Sur le chemin de l'école, tu me demandes
Si dans d'autres écoles on note aussi les enfants.
Quand j'en arrive à la rue des Fruits, ton regard s'échappe.
Nous avançons sous des arbres jaunes
Tu portes sous un bras la mallette de l'armée qui contient ton déjeuner et tes jambes courtes, vêtues d'un pantalon de treillis,
Font de ton ombre des ciseaux
Qui ne coupent rien sur le trottoir.
Tu me dis tout à coup que là tous les élèves sont des fruits.
Tout le monde embête les myrtilles car elles sont si petites.
Les bananes, dis-tu, sont des boy-scouts.
Dans tes yeux je vois des préaux pleins d'oranges,
Des assemblées de pommes.
Tous, dis-tu, ont des bras et des jambes
Et les pastèques sont souvent en retard.
Elles se dandinent ; elles sont grosses.
« Comme moi » ; dis-tu.
Je pourrais te dire bien des choses, mais il ne vaut mieux pas.

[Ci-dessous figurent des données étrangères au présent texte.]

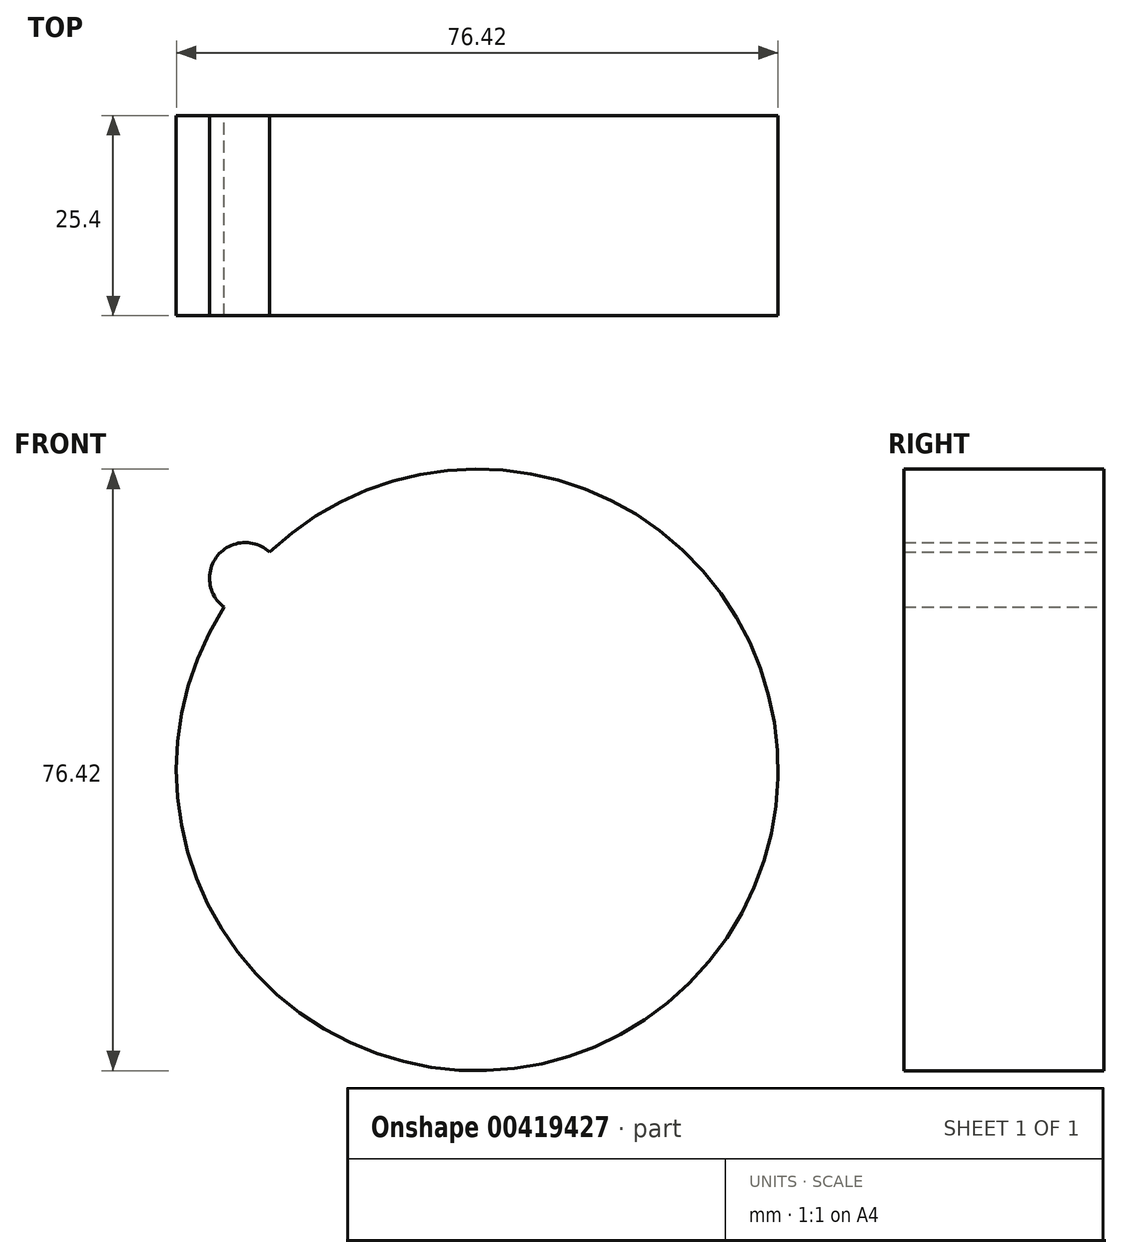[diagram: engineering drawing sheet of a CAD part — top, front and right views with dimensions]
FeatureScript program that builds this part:
annotation { "Feature Type Name" : "Feature", "Feature Type Description" : "" }
export const myFeature = defineFeature(function(context is Context, id is Id, definition is map)
    precondition{}
    {
        {
            var Q0;
            Q0=qCreatedBy(makeId("Front.planeOp"),FACE);
            var sketch = newSketch(context, id + "F0", { "sketchPlane" : qUnion([Q0])});
            skCircle(sketch, "E0", {"center": v(0, 0) * mm, "radius": 38.21 * mm});
            skCircle(sketch, "E1", {"center": v(-29.45, 24.34) * mm, "radius": 4.54 * mm});
            skSolve(sketch);
        }
        {
            var Q0;
            Q0 = qSketchRegion(id + "F0", true);
            extrude(context, id + "F1", {"entities" : qUnion([Q0]), "depth" : 25.4 * mm});
        }
    });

Que les enfants-pastèques ne peuvent lacer eux-mêmes leurs chaussures ;
Les prunes le font pour eux.
Ou comment je dérobe ton visage
Je le dérobe, je le dérobe pour le mettre à la place du mien ;
Il s'use vite sur mon visage.
C'est parce qu'il a fallu l'étirer.
Je pourrais te dire que mourir est un art
Et que je suis en train de l'apprendre rapidement.

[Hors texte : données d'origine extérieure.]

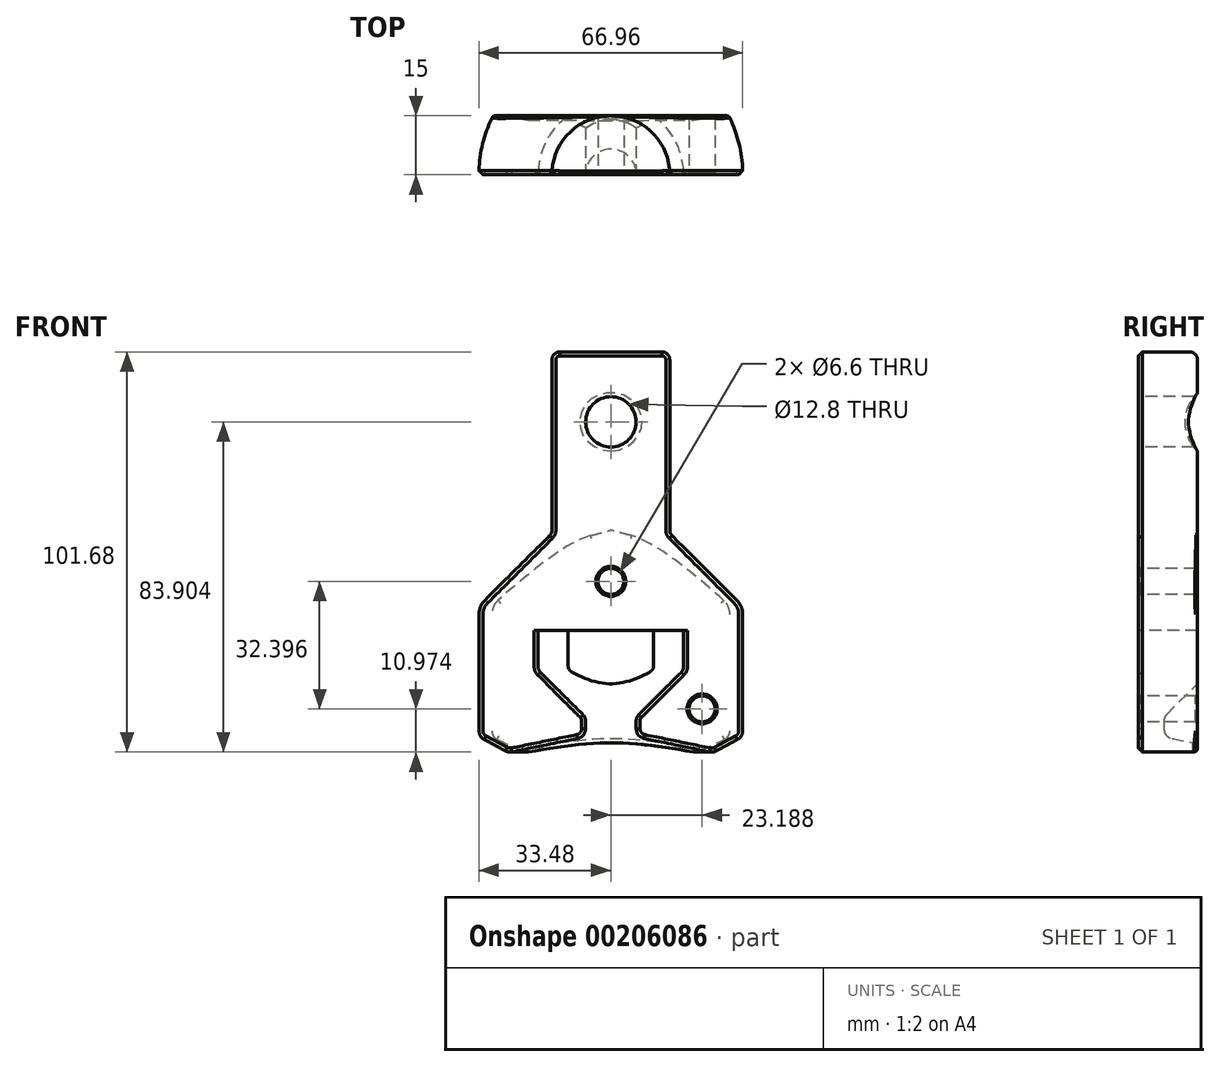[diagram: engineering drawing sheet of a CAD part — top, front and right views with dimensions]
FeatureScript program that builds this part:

Dans cette école tu as sans doute déjà
Choisi ton propre stylo
Et tu commences à écrire ton nom.
Entre aujourd'hui et alors je pense que nous pourrions faire
Un jour ensemble ton école buissonnière et aller
Jusqu'à la rue des fruits ;
Je me garerais sous une pluie de feuille d'octobre
Et nous regarderions une banane aider la dernière
Pastèque en retard à franchir ces hautes portes.